Awesome Data

In the course of the Model Thinking class I’m taking at the University of Michigan online, I ran across the above two websites. They both appeared to be organizations which engage in data collection for purposes of education and then make the data freely available for anyone to use.

I have included some screenshots of particular charts that I found of interest, but I strongly recommend that you go to the websites themselves because both of them have the ability to do interactive data charting so that you can look for yourself the changes over time for various factors.

The one that caught my interest first was the world values chart. An extremely clear way of presenting the countries in the world and their values. The organization that produces these charts is in the middle of currently doing what they call a ‘wave’ of data gathering that will bring the data collected current up to the year 2019. They have done several waves of data gathering and if you click on some of the charts that they have on the website it will actually show you how the values have changed over the time that they had been gathering the data. Fascinating. The chart I show is up to 2017.

Data as of 2017 - See website for interactive chart - See below for explanation of axis values

Data as of 2017 - See website for interactive chart - See below for explanation of axis values

Traditional values emphasize the importance of religion, parent-child ties, deference to authority and traditional family values. People who embrace these values also reject divorce, abortion, euthanasia and suicide. These societies have high levels of national pride and a nationalistic outlook.

Secular-rational values have the opposite preferences to the traditional values. These societies place less emphasis on religion, traditional family values and authority. Divorce, abortion, euthanasia and suicide are seen as relatively acceptable. (Suicide is not necessarily more common.)

Survival values place emphasis on economic and physical security. It is linked with a relatively ethnocentric outlook and low levels of trust and tolerance.

Self-expression values give high priority to environmental protection, growing tolerance of foreigners, gays and lesbians and gender equality, and rising demands for participation in decision-making in economic and political life.
2019-07-06 08_09_27-Trust - Our World in Data.png

I have not fully explored the site, but the report about trust levels in various countries really caught my eye. Trust is at the basis of almost everything that we do that is productive and good. It’s the foundation of business and interpersonal relationships. How much more difficult is it to operate in a country where trust levels are so low? I was appalled at the figure of 2.63% for the Philippines. I knew it was bad, I didn’t think it was that bad. Although anecdotally I can certainly support it.

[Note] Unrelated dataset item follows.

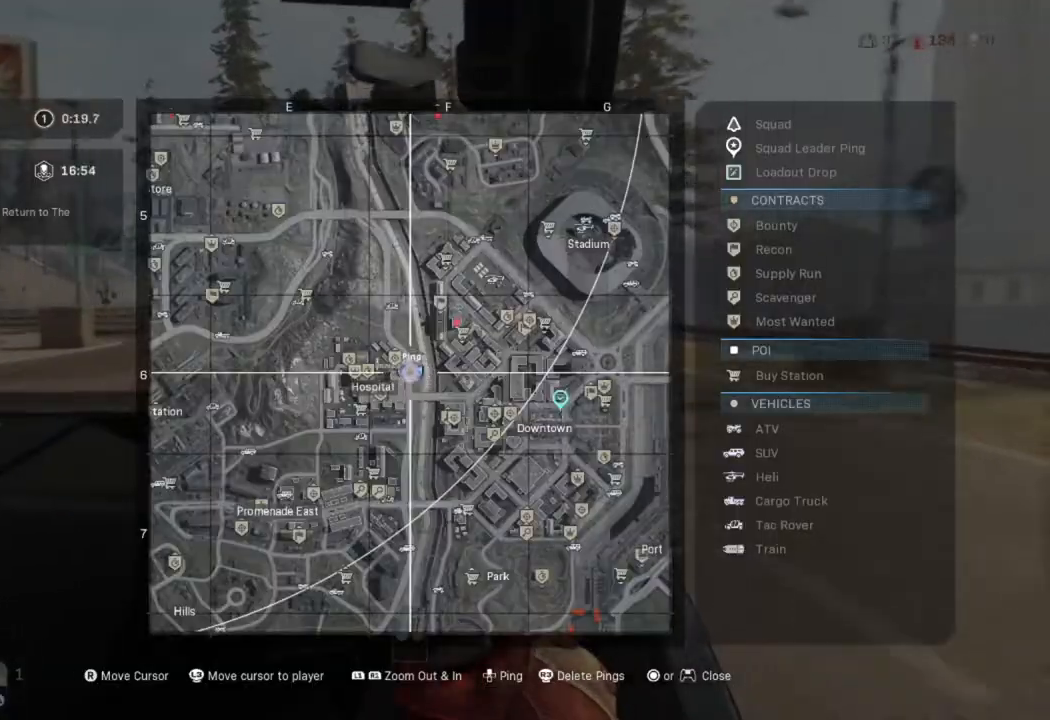
{"buttons": [], "left_stick": "center", "right_stick": "up", "events": [[367, "right_stick", "up"]]}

Again, you can go to that website and add specific countries to the chart you are looking at so that you can check one or several countries at the same time for whatever data you are interested in.

2019-07-06 08_12_23-Trust - Our World in Data.png
Should come as a shock to nobody who is from United States.

Should come as a shock to nobody who is from United States.

There is a map on this link ( ) that shows global trade routes by cargo type based on data from the University College of London. I don’t know how accurate it is, but it is very cool. 😊 . I couldn’t find a way to embed it in this blog article or I’d have done so.

The very neat thing about the data visualization from this website is that for almost any data, you can select the chart, the map, or the ability to download the data itself so that you can run your own analysis on it as you choose. And the last tab allows you to see the sources from where the data was collected. It seems very open and transparent to me.

I am unapologetic about putting forward yet more places where you can find information about things. I feel this is my part, the least I can do, to help try to educate people and spread the word.

And, speaking of education, I found this yesterday. Suitable for everybody – I’ve been using it myself 😊. Short, easy to understand explanations about many things scientific.

In other news, I found this week that I have a bone cyst in one of the carpals in my right wrist. I wondered why the damn thing had been hurting so much during weight lifting, push-ups, and yoga. Normally, I might’ve just thought it was a mild sprain and kept driving on and hoping it would go away. I’m glad I thought to get it checked out. The x-ray showed the cyst and I’m going for an MRI next week just to get a more detailed image for the doctor, and then decide where to go from there. I hope it’s not a serious thing, but I am a little worried about it since it is in my dominant hand. Ah well. It is what it is.

I recently read a book by Susan Cain, Quiet: The Power of Introverts in a World That Can't Stop Talking.

As an introvert myself, I found it good reading. For those introverts among you, or indeed extroverts who want to know what introverts are like, I can definitely recommend it.

I am going to try an application called Blinkist. I like to read, but the sheer number of books to read is just overwhelming. As a friend of mine said, information overload. I think I mentioned that in a blog post a couple of weeks ago. Blinkist gives you book summaries to read. Having tried to increase the number of nonfiction books that I’m reading over the last 2 to 3 years, I can get behind an application like this. I find that much of the writing in the full books is either for the authors to sound erudite, or to pad the book so that they can charge a certain price for it. That may just be grumpiness talking. After all, look at the way I write. I have a tendency to be far wordier than is necessary to be able to get the point across. Something I am trying to work on, albeit not with a lot of success 😊.

Do any of my readers use it? If so I’d welcome feedback. I will post a review after I have tried it for a little while.